» **Problem to work on**
Collect every line in the entries below that contains the word "helps", copying each line in full.

» **Provided entries**
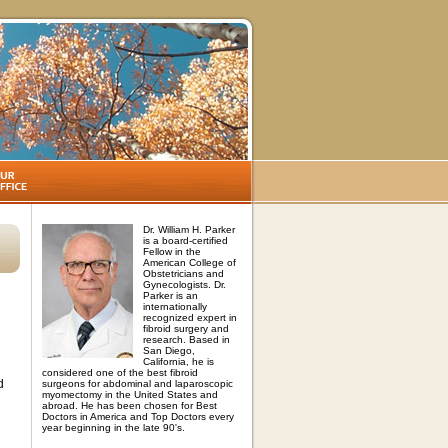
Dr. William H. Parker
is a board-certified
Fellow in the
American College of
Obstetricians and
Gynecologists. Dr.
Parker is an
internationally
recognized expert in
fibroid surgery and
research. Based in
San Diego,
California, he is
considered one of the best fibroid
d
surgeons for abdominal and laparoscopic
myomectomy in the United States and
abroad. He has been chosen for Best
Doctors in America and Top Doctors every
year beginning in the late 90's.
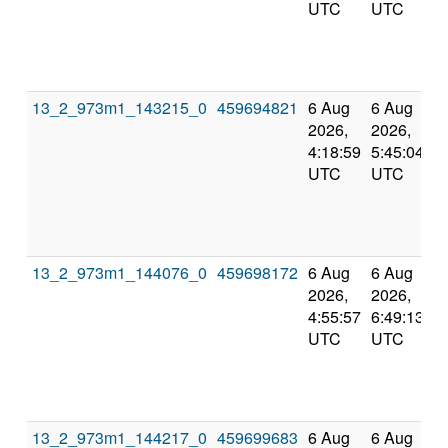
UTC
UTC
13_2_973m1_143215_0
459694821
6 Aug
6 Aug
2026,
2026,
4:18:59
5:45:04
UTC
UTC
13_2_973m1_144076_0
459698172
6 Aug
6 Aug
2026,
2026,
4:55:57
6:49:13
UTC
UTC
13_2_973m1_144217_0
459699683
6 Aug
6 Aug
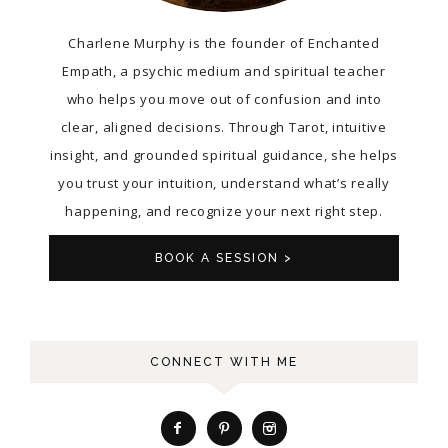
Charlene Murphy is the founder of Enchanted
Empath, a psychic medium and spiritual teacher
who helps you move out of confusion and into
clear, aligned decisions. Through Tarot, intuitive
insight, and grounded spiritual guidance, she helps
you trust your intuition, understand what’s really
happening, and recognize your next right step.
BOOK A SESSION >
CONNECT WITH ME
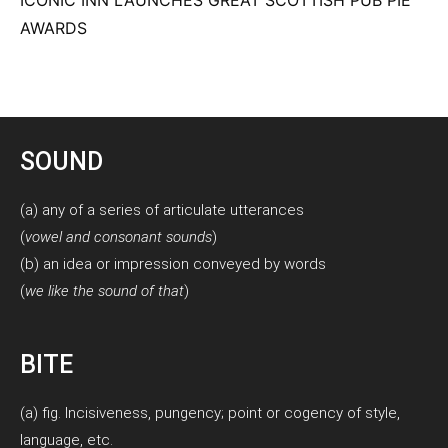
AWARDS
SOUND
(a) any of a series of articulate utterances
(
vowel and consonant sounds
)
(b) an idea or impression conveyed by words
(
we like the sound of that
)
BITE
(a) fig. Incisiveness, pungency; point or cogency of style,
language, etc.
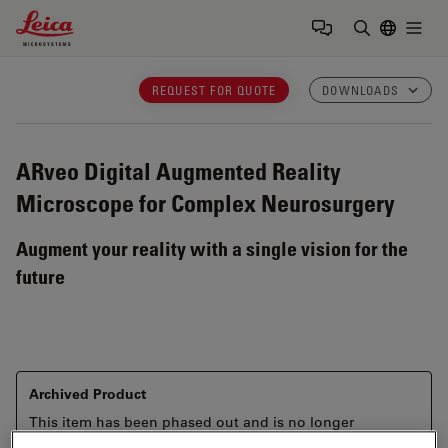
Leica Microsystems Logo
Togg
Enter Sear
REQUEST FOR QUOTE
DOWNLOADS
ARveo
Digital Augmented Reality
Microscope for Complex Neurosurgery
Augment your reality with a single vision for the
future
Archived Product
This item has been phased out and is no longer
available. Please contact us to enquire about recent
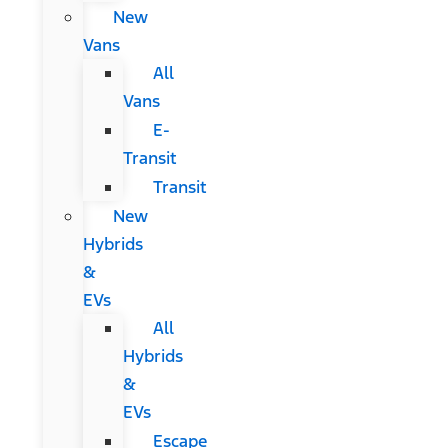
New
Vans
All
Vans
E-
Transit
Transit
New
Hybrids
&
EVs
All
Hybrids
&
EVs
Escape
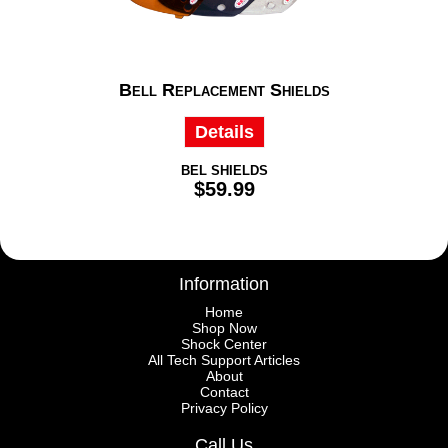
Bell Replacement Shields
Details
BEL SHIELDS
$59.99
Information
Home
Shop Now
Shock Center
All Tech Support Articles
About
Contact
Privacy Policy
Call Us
---
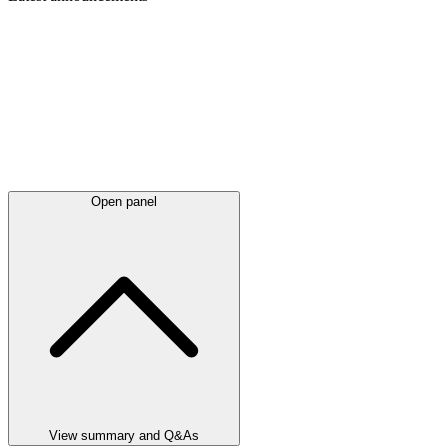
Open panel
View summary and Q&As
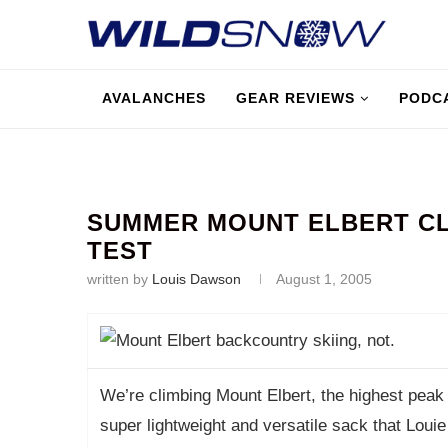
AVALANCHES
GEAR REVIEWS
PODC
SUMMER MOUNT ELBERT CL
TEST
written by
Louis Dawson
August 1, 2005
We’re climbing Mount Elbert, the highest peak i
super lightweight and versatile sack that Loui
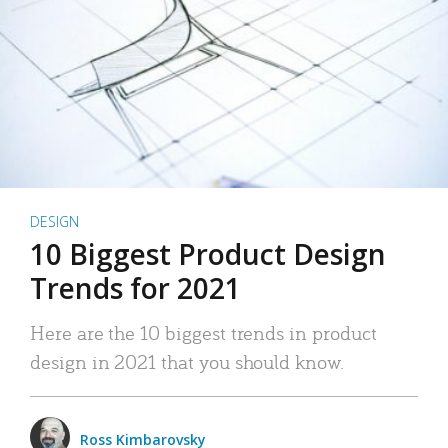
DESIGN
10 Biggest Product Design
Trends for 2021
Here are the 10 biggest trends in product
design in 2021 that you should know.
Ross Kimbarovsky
==
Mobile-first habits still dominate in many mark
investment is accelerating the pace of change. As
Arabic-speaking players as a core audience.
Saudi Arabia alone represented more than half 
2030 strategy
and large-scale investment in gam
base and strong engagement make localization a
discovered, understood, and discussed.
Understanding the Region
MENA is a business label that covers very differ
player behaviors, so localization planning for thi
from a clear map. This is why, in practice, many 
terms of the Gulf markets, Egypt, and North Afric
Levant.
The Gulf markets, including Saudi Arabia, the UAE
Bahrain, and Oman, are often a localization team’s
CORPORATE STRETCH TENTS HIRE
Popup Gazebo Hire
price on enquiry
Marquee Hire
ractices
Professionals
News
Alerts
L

» **Task response**
who helps you move out of confusion and into
insight, and grounded spiritual guidance, she helps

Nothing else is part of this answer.